Des fleurs ont été déposées sur la promenade des Anglais en hommage aux victimes de l'attentat de Nice, le 14 juillet 2016. — Valery HACHE / AFP

Trois ans après l'attentat du 14 juillet 2016 à Nice, le Fonds de garantie des victimes des actes de terrorisme et d'autres infractions (FGTI) a versé 53 millions d’euros aux victimes, un chiffre qui correspond aux premières provisions et devrait donc augmenter.

Le 14 juillet 2016, Mohamed Lahoueij-Bouhlel, un chauffeur-livreur tunisien de 31 ans, avait tué 86 personnes et en avait blessé 450 autres en lançant son camion sur la foule après le feu d’artifice de la fête nationale sur la promenade des Anglais, selon un mode opératoire préconisé par l’organisation de l'Etat islamique. Avec son pistolet, il a ouvert le feu sur des policiers à plusieurs reprises, avant d’être tué.

Une centaine de demandes d’indemnisation déposée depuis janvier

A quelques semaines du troisième anniversaire de l’attentat, le FGTI indique dans un communiqué qu'« au 18 juin 2019, 2.256 victimes de l'attentat de Nice du 14 juillet 2016 ont bénéficié d'une prise en charge indemnitaire ». Parmi elles, 465 proches de victimes décédées, 259 victimes blessées et leurs proches et 1.532 «victimes traumatisées», est-il précisé.

L’organisme d’indemnisation souligne la « particularité de l’attentat de Nice perpétré lors d’une manifestation par nature familiale » à savoir « le nombre élevé de victimes mineures (25 %) », ainsi que « le nombre important de victimes étrangères », un quart des victimes, avec la présence de 53 nationalités différentes le soir du drame.

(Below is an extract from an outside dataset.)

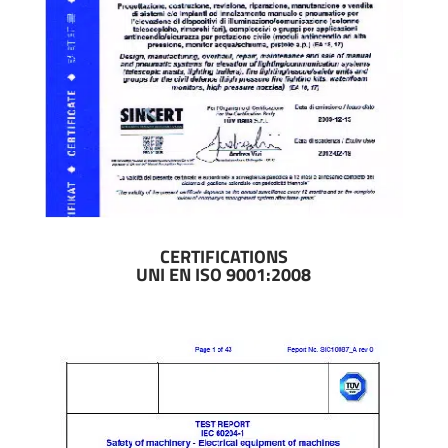
CERTIFICATIONS
UNI EN ISO 9001:2008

Bien que l'attentat ait eu lieu il y a trois ans, le FGTI continue de recevoir de nouvelles demandes : il indique en avoir enregistré plus d’une centaine depuis le 1er janvier.

Une contribution de 5,90 euros sur chacun des contrats d’assurance signés en France

Seule la moitié des victimes s’est vue proposer une offre d’indemnisation définitive. Car celle-ci n’est possible que lorsque l’état de la santé de la victime est stabilisé, c’est-à-dire lorsqu’il n’est en principe plus susceptible de s’aggraver ou de s’améliorer. Pour les autres victimes, dont le temps de réparation et le parcours de soins sont plus longs, des provisions sont versées régulièrement.

Peu après l’attentat, plusieurs associations de victimes avaient craint que les personnes traumatisées à Nice, du fait de leur grand nombre et la difficulté qu'elles auront à prouver leur présence sur les lieux de l'attentat​, soient privées de toute indemnisation. Créé en 1986, le FGTI est financé par une contribution de 5,90 euros sur chacun des 90 millions de contrats d’assurance de biens signés en France (auto, habitation, etc.).